After his atypical involvement with historical costume drama in 1999's Topsy-Turvy, a musical about Gilbert and Sullivan's operetta partnership, Leigh has returned to the familiar terrain of contemporary working-class communities. The ensemble in All or Nothing includes many terrific performers who have been part of his loose-knit acting troupe for years. Their approach to each project incorporates both the rigor of rehearsals and, though they're following a script, the freedom of improvisation.

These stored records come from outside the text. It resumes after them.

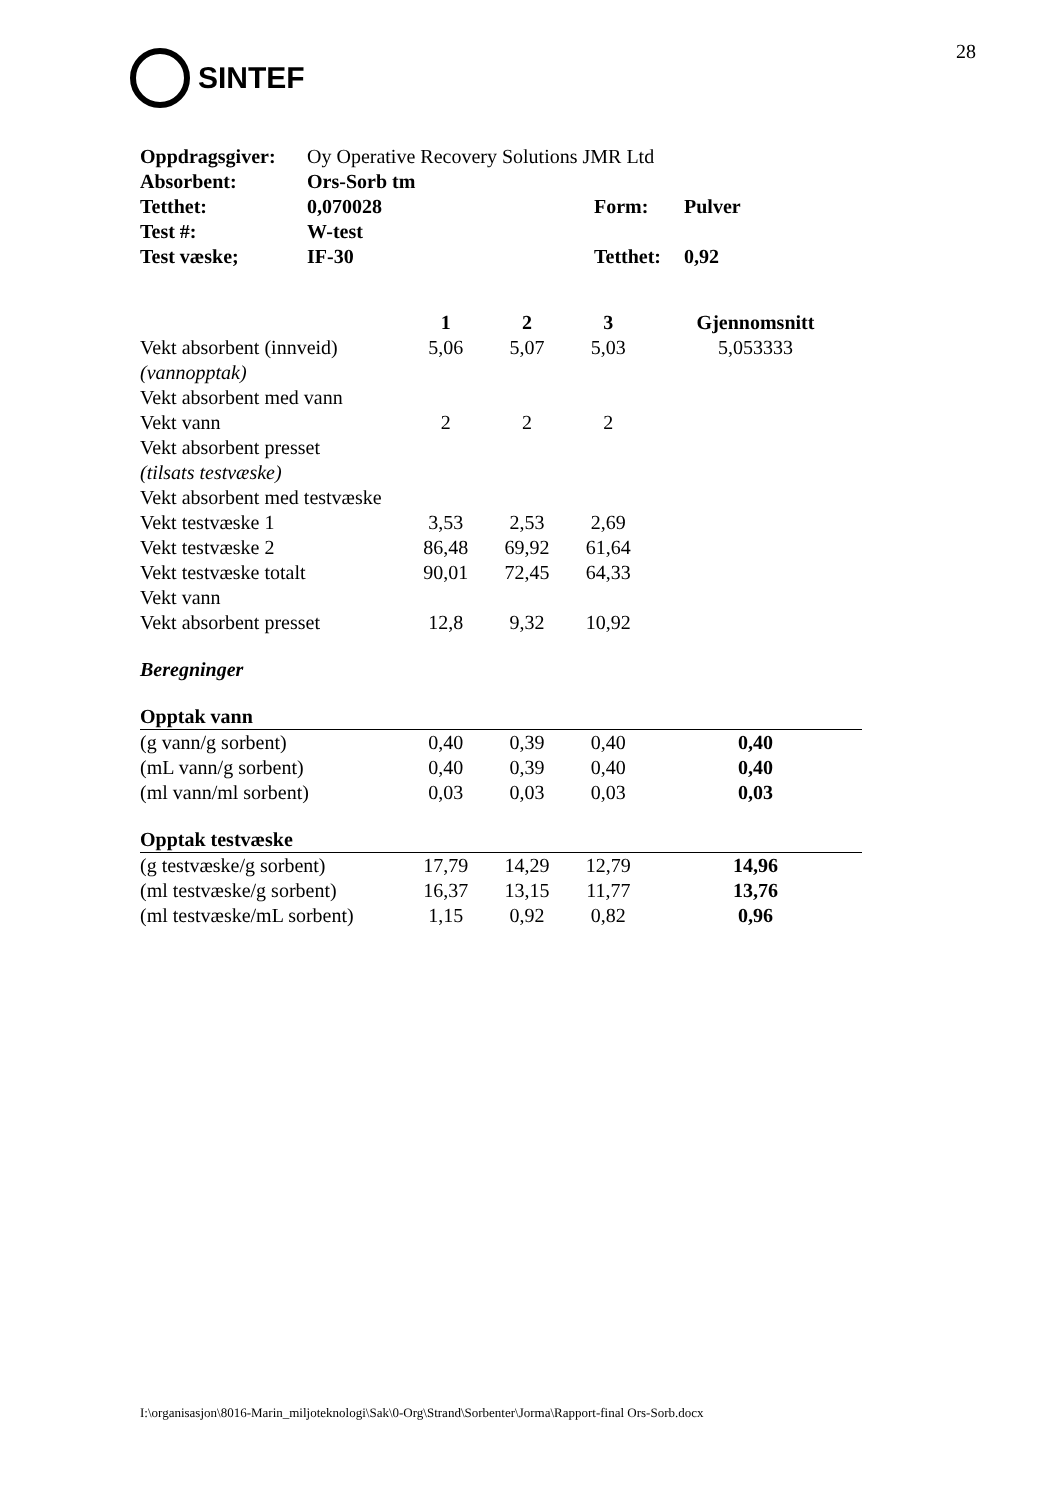SINTEF
28
| Oppdragsgiver: | Oy Operative Recovery Solutions JMR Ltd | | |
| Absorbent: | Ors-Sorb tm | | |
| Tetthet: | 0,070028 | Form: | Pulver |
| Test #: | W-test | | |
| Test væske; | IF-30 | Tetthet: | 0,92 |
| | 1 | 2 | 3 | Gjennomsnitt |
| --- | --- | --- | --- | --- |
| Vekt absorbent (innveid) | 5,06 | 5,07 | 5,03 | 5,053333 |
| (vannopptak) | | | | |
| Vekt absorbent med vann | | | | |
| Vekt vann | 2 | 2 | 2 | |
| Vekt absorbent presset | | | | |
| (tilsats testvæske) | | | | |
| Vekt absorbent med testvæske | | | | |
| Vekt testvæske 1 | 3,53 | 2,53 | 2,69 | |
| Vekt testvæske 2 | 86,48 | 69,92 | 61,64 | |
| Vekt testvæske totalt | 90,01 | 72,45 | 64,33 | |
| Vekt vann | | | | |
| Vekt absorbent presset | 12,8 | 9,32 | 10,92 | |
| Beregninger | | | | |
| Opptak vann | | | | |
| (g vann/g sorbent) | 0,40 | 0,39 | 0,40 | 0,40 |
| (mL vann/g sorbent) | 0,40 | 0,39 | 0,40 | 0,40 |
| (ml vann/ml sorbent) | 0,03 | 0,03 | 0,03 | 0,03 |
| Opptak testvæske | | | | |
| (g testvæske/g sorbent) | 17,79 | 14,29 | 12,79 | 14,96 |
| (ml testvæske/g sorbent) | 16,37 | 13,15 | 11,77 | 13,76 |
| (ml testvæske/mL sorbent) | 1,15 | 0,92 | 0,82 | 0,96 |
I:\organisasjon\8016-Marin_miljoteknologi\Sak\0-Org\Strand\Sorbenter\Jorma\Rapport-final Ors-Sorb.docx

As a result, nothing feels contrived in Leigh's pictures. They tend to capture the unflinching realism so often lacking even in theoretically gutsy American independent releases. This is not to say his tales lack uplift. Other than Naked, about women injured by a brutally obsessive young man, the characters in each film somehow manage to reach self-awareness, if not redemption.

After a crisis, the Bassetts -- an appropriate name, given Spall's hangdog appearance -- begin to find the courage to change. The message seems to be that no matter how impossible the odds against actual happiness, a little affection can open the creaky doors to salvation.

The Hollywood Reporter is always a reliable source for entertainment news relevant to Vermont. A recent issue of the trade magazine yielded information about several productions in the pipeline:

-The screenplay for Mona Lisa Smile, with Julia Roberts, Kirsten Dunst, Julia Stiles and current "It Girl" Maggie Gyllenhaal, was written by Lawrence Konner and Mark Rosenthal. The scribes were Burlington residents in the 1970s, when Konner sold homemade sandwiches door-to-door at UVM dorms.

-For better or worse, Luis Guzman of Cabot is featured in Dumb & Dumberer: When Harry Met Lloyd, a kind of sequel to the Jim Carrey comedy without Jim Carrey.

-Hidalgo, written by the Stowe area's John Fusco of Thunderheart fame, stars Viggo Mortensen, a hunky hero in Lord of the Rings.

-Seabiscuit has Tobey Maguire, Jeff Bridges and Chris Cooper, the orchard thief in Adaptation. William H. Macy, a Goddard College graduate who keeps a getaway home in Woodbury, is also in the cast. Look for him, too, in a thriller called U-Boat as well as Cooler, which earned raves at the just-ended Sundance Film Festival.

-And as director of what might turn out to be the late Nell Carter's final role, Burlington native Martin Guigui is credited with Swing, a fantasy that dares to pair sexpot Jacqueline Bisset and comic Jonathan Winters.